[Stored items]
#####

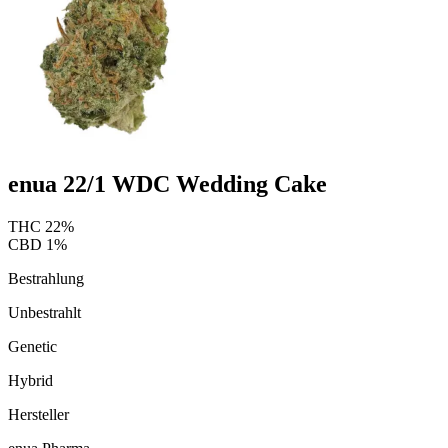
enua 22/1 WDC Wedding Cake
THC
22
%
CBD
1
%
Bestrahlung
Unbestrahlt
Genetic
Hybrid
Hersteller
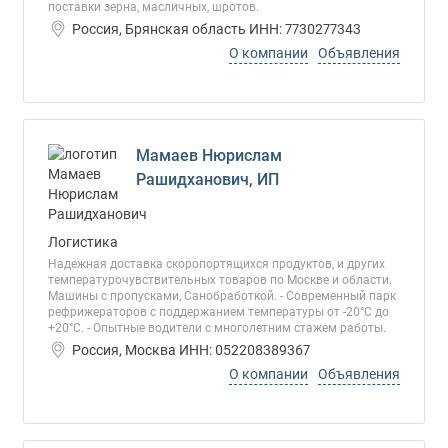
поставки зерна, масличных, шротов.
Россия, Брянская область ИНН: 7730277343
О компании
Объявления
Мамаев Нюрислам
Рашидханович, ИП
Логистика
Надежная доставка скоропортящихся продуктов, и других
температурочувствительных товаров по Москве и области.
Машины с пропусками, Санобработкой. - Современный парк
рефрижераторов с поддержанием температуры от -20°С до
+20°С. - Опытные водители с многолетним стажем работы.
Россия, Москва ИНН: 052208389367
О компании
Объявления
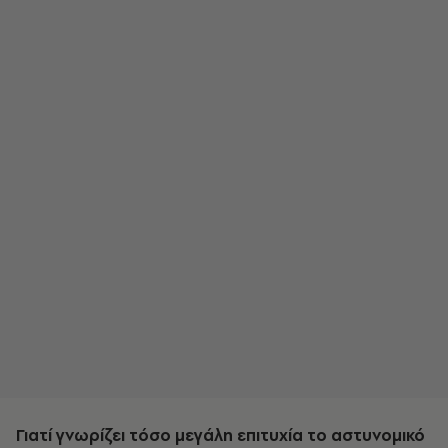
Γιατί γνωρίζει τόσο µεγάλη επιτυχία το αστυνοµικό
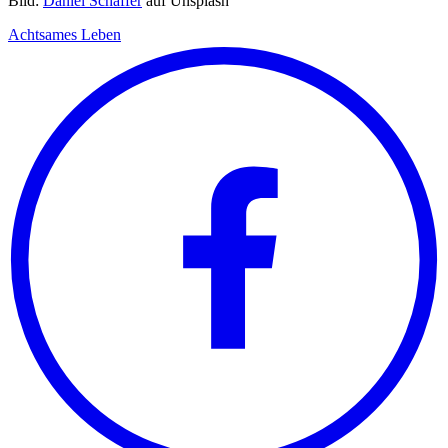
Bild:
Daniel Schaffer
auf Unsplash
Achtsames Leben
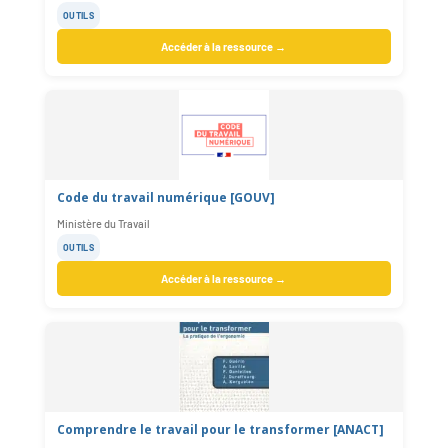
OUTILS
Accéder à la ressource →
Code du travail numérique [GOUV]
Ministère du Travail
OUTILS
Accéder à la ressource →
Comprendre le travail pour le transformer [ANACT]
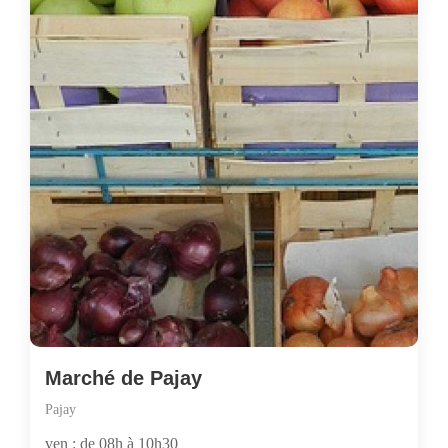
Marché de Pajay
Pajay
ven : de 08h à 10h30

#####

Task requirements:
An exact copy of the entries above, with no pictures, is the required answer.

Solution for this exercise:
enua 22/1 WDC Wedding Cake
THC
22
%
CBD
1
%
Bestrahlung
Unbestrahlt
Genetic
Hybrid
Hersteller
поставки зерна, масличных, шротов.
Россия, Брянская область ИНН: 7730277343
О компании
Объявления
Мамаев Нюрислам
Рашидханович, ИП
Логистика
Надежная доставка скоропортящихся продуктов, и других
температурочувствительных товаров по Москве и области.
Машины с пропусками, Санобработкой. - Современный парк
рефрижераторов с поддержанием температуры от -20°С до
+20°С. - Опытные водители с многолетним стажем работы.
Россия, Москва ИНН: 052208389367
О компании
Объявления
Γιατί γνωρίζει τόσο µεγάλη επιτυχία το αστυνοµικό
Bild:
Daniel Schaffer
auf Unsplash
Achtsames Leben
OUTILS
Accéder à la ressource →
Code du travail numérique [GOUV]
Ministère du Travail
OUTILS
Accéder à la ressource →
Comprendre le travail pour le transformer [ANACT]
Marché de Pajay
Pajay
ven : de 08h à 10h30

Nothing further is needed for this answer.